Abstract

The correlation structure between apparent soil electrical conductivity (ECa) and various soil properties can often appear radically dissimilar in different field surveys. Ideally, some type of methodology for survey data validation should be developed that can predict the expected correlation structure between ECa survey data and various soil properties, given information about the soil properties themselves. In this paper, we review an existing model for ECa and hypothesize that this model can be used to accurately predict the expected correlation structure between ECa data and multiple soil properties of interest (such as soil salinity, saturation‐paste percentage, and soil water content).

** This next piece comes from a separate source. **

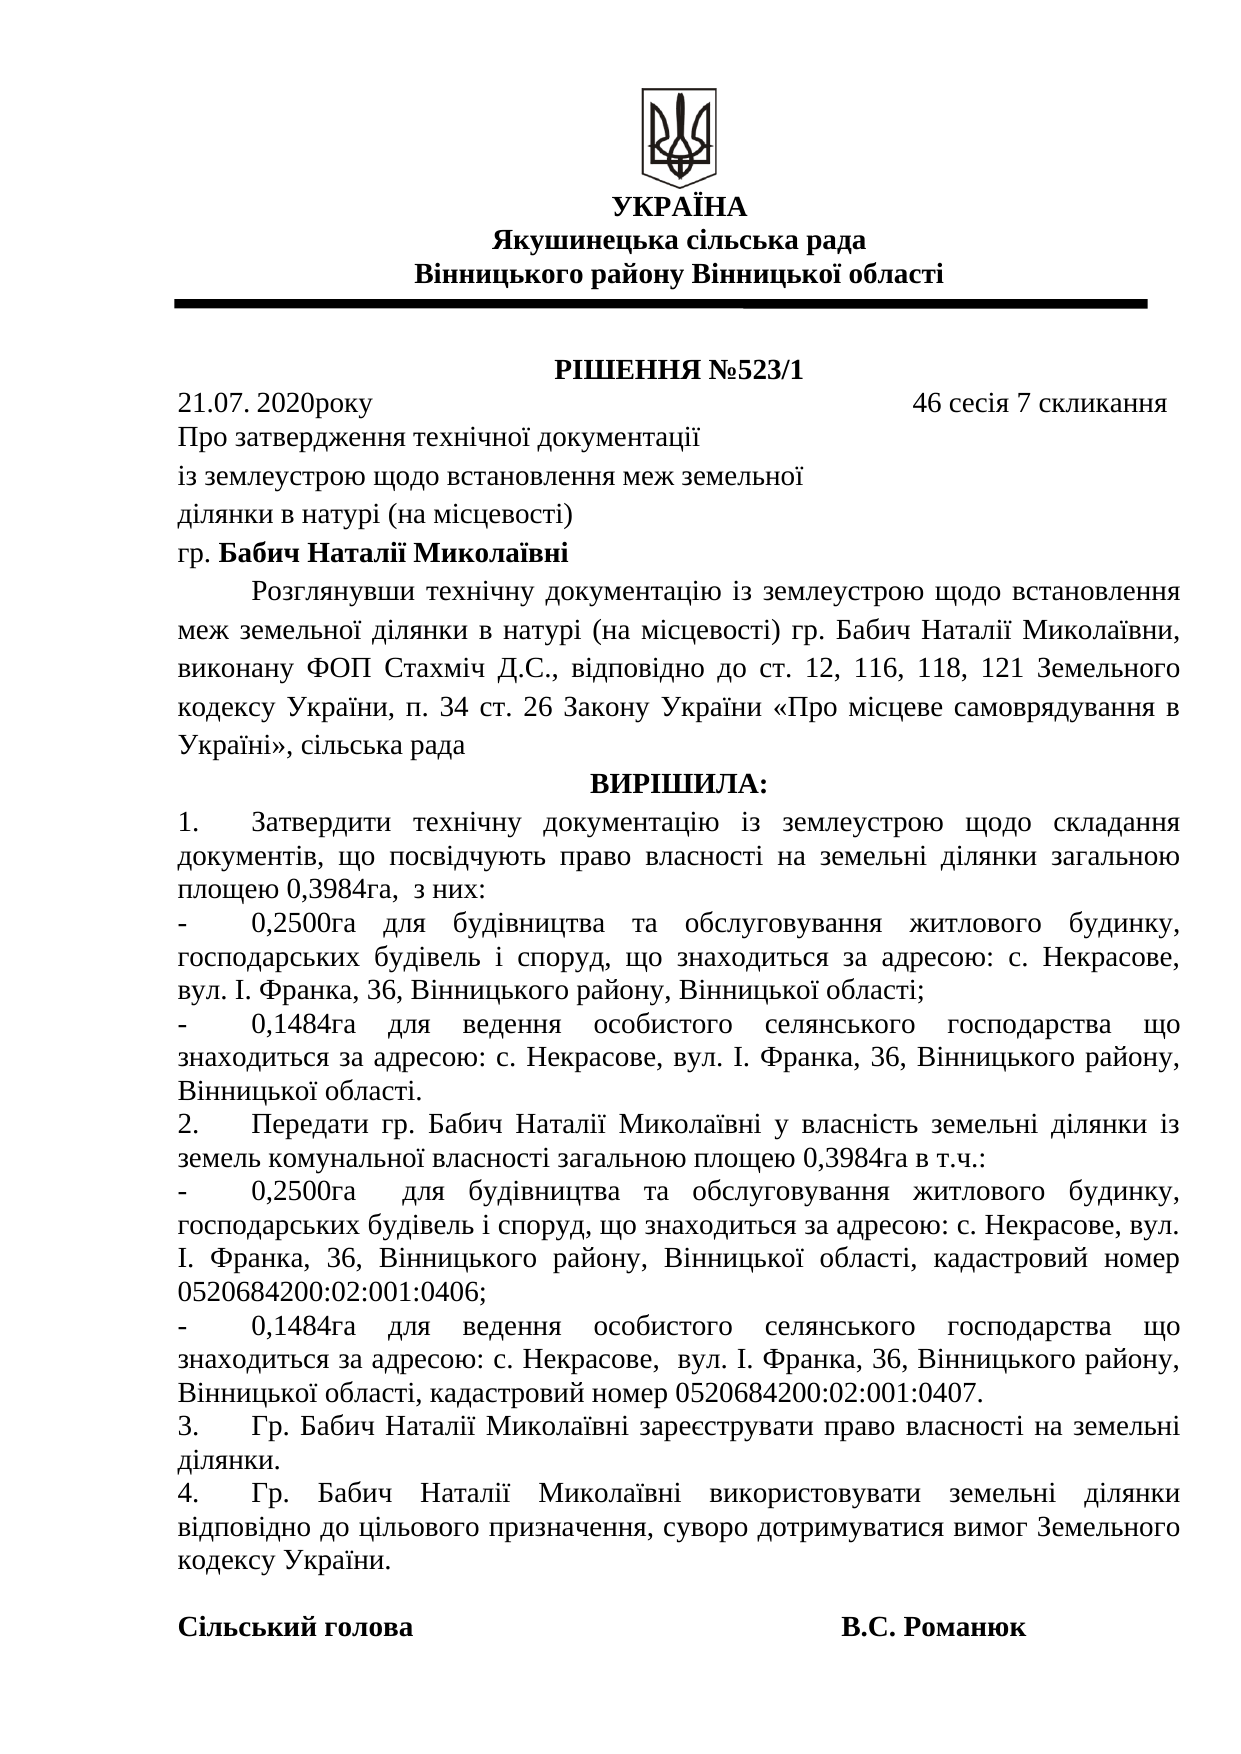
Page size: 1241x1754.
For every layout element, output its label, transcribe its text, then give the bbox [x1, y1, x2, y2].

Our objective is twofold: (i) to demonstrate how this model can be employed to produce the expected correlation structure and (ii) to extend this ECa model to handle survey data collected under low water content situations by dynamically adjusting the model's assumed water content function. This adjustment can be estimated using acquired ECa signal and soil sample data, and its statistical significance can be determined for each specific survey situation. We demonstrate both of these techniques using acquired electromagnetic induction signal data and measured soil properties of interest from 12 different field salinity surveys performed in California and Colorado and in Alberta, Canada. Results from these 12 surveys suggest that the ordinary model is able to accurately predict the expected correlation structure between conductivity and soil property when the water content is near field capacity and that the dynamically adjusted model is able to substantially improve the accuracy of the predicted correlation structure when the water content is significantly below field capacity.